The agency continued to collect public testimony until December.
Lines Drawn in Comments on Proposed Rules
Thousands of submissions to the FRA regarding train crewing regulations included both arguments for and against.
Politicians who expressed hesitation included Republican Congressman Rick Crawford of Arkansas and Senator Roger Wicker of Mississippi.
“Finally, the FRA [notice of proposed rulemaking] It fails on several fronts to meet the requirements necessary for proper and effective rulemaking,” Crawford said in the FRA’s Dec. 21 letter to Bose. “Instead, it stands as an arbitrary, capricious proposed rule that simply fits into the president’s election promises. [Joe] Rather than meeting the standards necessary for rulemaking and achieving the goal of improving and ensuring safety,
At the time Crawford wrote the letter, he was a leading member of the U.S. House Subcommittee on Railroads, Pipelines, and Hazardous Materials.
Wicker wrote in the letter that the FRA should have done more testing. He also pointed out that the proposed rule example does not account for recent technological advances.
“FRA also [notice of proposed rulemaking] Without developing any data, it thoroughly examines the operating state of the industry and assesses the level of burden that the proposed rule would impose. …” Wicker wrote. “The FRA could and should have rectified this lack of data before proposing a rule. It has allowed us to make a more complete assessment of the safety implications and trade-offs associated with mandating the size of our workforce.”
Meanwhile, hundreds of crew members have called on the FRA, along with trade unions and state groups, to push the rules, and mandates are safer because they allow conductors and train engineers to act as operational units for internal checks and balances. He argued that practice would be warranted.
“Technology can and should be used to make railway operations safer. In a December letter supporting the proposal, Tony Cardwell, president of the Road Maintenance Association, said: “The best way to ensure the highest levels of safety in the railroad business is to have a qualified crew on each freight train, just as each commercial plane has two qualified crew in the cockpit. is to place two people.”
Donald Roach, director of SMART-TD’s Michigan State Law Commission, said: The rail company has not stated how the restrictions on crew numbers will stifle innovation. There is currently no technology that can replace either crew member. ”
The California Public Utilities Commission (CPUC) has urged the FRA to not only adopt the proposed rule, but also to remove the condition that would allow it to exclude legacy single-crew operations. rice field. But where exclusion clauses remain, state agencies should have more power to make decisions.

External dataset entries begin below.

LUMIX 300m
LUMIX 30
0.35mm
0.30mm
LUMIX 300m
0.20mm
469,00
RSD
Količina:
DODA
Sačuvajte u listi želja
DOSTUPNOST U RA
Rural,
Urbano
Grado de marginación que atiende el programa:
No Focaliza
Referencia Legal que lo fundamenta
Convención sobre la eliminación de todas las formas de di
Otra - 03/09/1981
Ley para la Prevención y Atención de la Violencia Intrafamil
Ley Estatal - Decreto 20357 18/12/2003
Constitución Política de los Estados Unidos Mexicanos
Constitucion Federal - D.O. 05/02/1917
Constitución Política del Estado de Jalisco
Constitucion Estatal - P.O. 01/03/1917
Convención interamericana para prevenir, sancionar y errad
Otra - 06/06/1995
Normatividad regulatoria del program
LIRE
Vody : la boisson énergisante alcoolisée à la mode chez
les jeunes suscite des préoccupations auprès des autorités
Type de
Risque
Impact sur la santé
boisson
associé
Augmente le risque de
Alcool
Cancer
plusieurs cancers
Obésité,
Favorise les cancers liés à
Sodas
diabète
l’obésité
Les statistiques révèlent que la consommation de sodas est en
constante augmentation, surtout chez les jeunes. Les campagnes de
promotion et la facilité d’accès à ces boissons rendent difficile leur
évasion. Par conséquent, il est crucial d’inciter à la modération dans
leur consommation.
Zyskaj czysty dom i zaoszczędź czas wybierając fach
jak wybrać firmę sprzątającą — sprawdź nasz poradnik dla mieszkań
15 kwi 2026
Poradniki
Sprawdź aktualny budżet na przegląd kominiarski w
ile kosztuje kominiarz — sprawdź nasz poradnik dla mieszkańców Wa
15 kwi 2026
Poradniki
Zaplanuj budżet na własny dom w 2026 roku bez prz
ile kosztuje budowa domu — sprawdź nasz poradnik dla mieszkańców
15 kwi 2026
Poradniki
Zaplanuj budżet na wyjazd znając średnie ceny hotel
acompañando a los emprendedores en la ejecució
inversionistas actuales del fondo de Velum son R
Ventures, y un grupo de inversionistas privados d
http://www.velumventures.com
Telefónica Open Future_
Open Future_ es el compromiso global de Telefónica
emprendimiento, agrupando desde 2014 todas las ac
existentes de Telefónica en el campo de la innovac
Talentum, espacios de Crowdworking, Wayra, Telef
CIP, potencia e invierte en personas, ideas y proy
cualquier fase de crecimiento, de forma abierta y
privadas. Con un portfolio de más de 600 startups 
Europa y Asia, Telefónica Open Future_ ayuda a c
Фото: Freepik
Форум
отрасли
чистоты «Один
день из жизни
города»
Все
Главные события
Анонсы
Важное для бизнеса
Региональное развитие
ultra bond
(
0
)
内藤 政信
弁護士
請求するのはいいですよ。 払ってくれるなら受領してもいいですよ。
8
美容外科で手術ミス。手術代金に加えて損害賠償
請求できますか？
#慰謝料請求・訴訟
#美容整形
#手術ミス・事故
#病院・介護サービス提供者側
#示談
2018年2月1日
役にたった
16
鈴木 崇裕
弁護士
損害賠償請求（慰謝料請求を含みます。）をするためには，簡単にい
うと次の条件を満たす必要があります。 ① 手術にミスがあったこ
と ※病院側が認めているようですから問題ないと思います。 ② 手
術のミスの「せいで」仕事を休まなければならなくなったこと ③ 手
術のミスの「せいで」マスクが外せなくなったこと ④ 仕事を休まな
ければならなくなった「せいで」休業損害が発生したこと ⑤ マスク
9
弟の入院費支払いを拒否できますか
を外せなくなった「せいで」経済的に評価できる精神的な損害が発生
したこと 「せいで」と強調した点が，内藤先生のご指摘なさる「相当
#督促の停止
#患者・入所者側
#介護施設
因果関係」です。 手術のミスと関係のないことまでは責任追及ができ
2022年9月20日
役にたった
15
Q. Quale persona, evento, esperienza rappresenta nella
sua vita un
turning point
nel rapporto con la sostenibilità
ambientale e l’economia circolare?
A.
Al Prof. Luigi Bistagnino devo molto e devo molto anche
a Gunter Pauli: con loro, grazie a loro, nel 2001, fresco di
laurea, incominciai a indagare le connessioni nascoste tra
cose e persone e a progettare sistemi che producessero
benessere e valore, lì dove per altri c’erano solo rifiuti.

“The FRA exemption process results in a weaker two-crew crew requirement than California’s strict two-crew mandate and does not provide exemptions for cargo operations,” the CPUC said in December. “If the FRA grants exemptions to freight railroads operating in California, it would be a return to pre-2015, when freight railroads were permitted to carry long-distance freight without at least two crew members. As a result, the FRA’s proposed two-man crew exemption process could make California’s railroad system less safe, and the commission asked the FRA to ensure that safety would not be compromised and that state law would not be compromised. We request that the proposed exemption process be removed in order to
Twenty Washington state senators also called on the FRA to pass the proposed rule. Washington state itself passed a state law requiring at least two train crew sizes for her in 2020.